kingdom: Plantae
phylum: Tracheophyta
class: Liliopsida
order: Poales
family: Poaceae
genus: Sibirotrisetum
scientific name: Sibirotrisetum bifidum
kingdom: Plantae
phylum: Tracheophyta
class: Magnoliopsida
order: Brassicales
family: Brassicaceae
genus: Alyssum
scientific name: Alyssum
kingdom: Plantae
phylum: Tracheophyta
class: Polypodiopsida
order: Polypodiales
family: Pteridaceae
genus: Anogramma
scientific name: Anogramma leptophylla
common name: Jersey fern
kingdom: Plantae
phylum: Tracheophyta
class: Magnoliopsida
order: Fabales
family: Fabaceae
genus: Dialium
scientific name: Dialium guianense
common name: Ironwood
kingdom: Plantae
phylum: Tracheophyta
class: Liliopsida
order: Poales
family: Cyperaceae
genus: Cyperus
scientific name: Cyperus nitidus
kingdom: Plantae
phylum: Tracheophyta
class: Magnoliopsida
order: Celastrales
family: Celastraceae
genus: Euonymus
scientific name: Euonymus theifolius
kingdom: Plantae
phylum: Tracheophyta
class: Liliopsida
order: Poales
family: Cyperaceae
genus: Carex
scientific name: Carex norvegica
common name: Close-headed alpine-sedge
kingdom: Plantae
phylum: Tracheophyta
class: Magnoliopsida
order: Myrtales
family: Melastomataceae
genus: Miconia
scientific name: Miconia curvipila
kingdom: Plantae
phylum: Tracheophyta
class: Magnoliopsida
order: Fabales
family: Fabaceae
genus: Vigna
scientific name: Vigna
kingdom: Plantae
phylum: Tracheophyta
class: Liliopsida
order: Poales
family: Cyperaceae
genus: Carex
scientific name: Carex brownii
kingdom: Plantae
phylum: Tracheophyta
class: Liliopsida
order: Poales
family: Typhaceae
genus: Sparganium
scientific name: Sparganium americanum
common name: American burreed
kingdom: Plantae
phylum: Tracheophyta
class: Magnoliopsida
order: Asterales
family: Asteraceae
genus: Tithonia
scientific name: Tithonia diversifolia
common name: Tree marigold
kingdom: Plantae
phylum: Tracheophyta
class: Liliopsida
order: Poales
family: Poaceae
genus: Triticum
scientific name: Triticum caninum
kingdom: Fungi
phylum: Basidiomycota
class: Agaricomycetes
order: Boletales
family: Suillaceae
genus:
--------------------
== Stated task ==
Reproduce every line of the data above word for word, in the same order.

== Result for this task ==
kingdom: Plantae
phylum: Tracheophyta
class: Liliopsida
order: Poales
family: Poaceae
genus: Sibirotrisetum
scientific name: Sibirotrisetum bifidum
kingdom: Plantae
phylum: Tracheophyta
class: Magnoliopsida
order: Brassicales
family: Brassicaceae
genus: Alyssum
scientific name: Alyssum
kingdom: Plantae
phylum: Tracheophyta
class: Polypodiopsida
order: Polypodiales
family: Pteridaceae
genus: Anogramma
scientific name: Anogramma leptophylla
common name: Jersey fern
kingdom: Plantae
phylum: Tracheophyta
class: Magnoliopsida
order: Fabales
family: Fabaceae
genus: Dialium
scientific name: Dialium guianense
common name: Ironwood
kingdom: Plantae
phylum: Tracheophyta
class: Liliopsida
order: Poales
family: Cyperaceae
genus: Cyperus
scientific name: Cyperus nitidus
kingdom: Plantae
phylum: Tracheophyta
class: Magnoliopsida
order: Celastrales
family: Celastraceae
genus: Euonymus
scientific name: Euonymus theifolius
kingdom: Plantae
phylum: Tracheophyta
class: Liliopsida
order: Poales
family: Cyperaceae
genus: Carex
scientific name: Carex norvegica
common name: Close-headed alpine-sedge
kingdom: Plantae
phylum: Tracheophyta
class: Magnoliopsida
order: Myrtales
family: Melastomataceae
genus: Miconia
scientific name: Miconia curvipila
kingdom: Plantae
phylum: Tracheophyta
class: Magnoliopsida
order: Fabales
family: Fabaceae
genus: Vigna
scientific name: Vigna
kingdom: Plantae
phylum: Tracheophyta
class: Liliopsida
order: Poales
family: Cyperaceae
genus: Carex
scientific name: Carex brownii
kingdom: Plantae
phylum: Tracheophyta
class: Liliopsida
order: Poales
family: Typhaceae
genus: Sparganium
scientific name: Sparganium americanum
common name: American burreed
kingdom: Plantae
phylum: Tracheophyta
class: Magnoliopsida
order: Asterales
family: Asteraceae
genus: Tithonia
scientific name: Tithonia diversifolia
common name: Tree marigold
kingdom: Plantae
phylum: Tracheophyta
class: Liliopsida
order: Poales
family: Poaceae
genus: Triticum
scientific name: Triticum caninum
kingdom: Fungi
phylum: Basidiomycota
class: Agaricomycetes
order: Boletales
family: Suillaceae
genus:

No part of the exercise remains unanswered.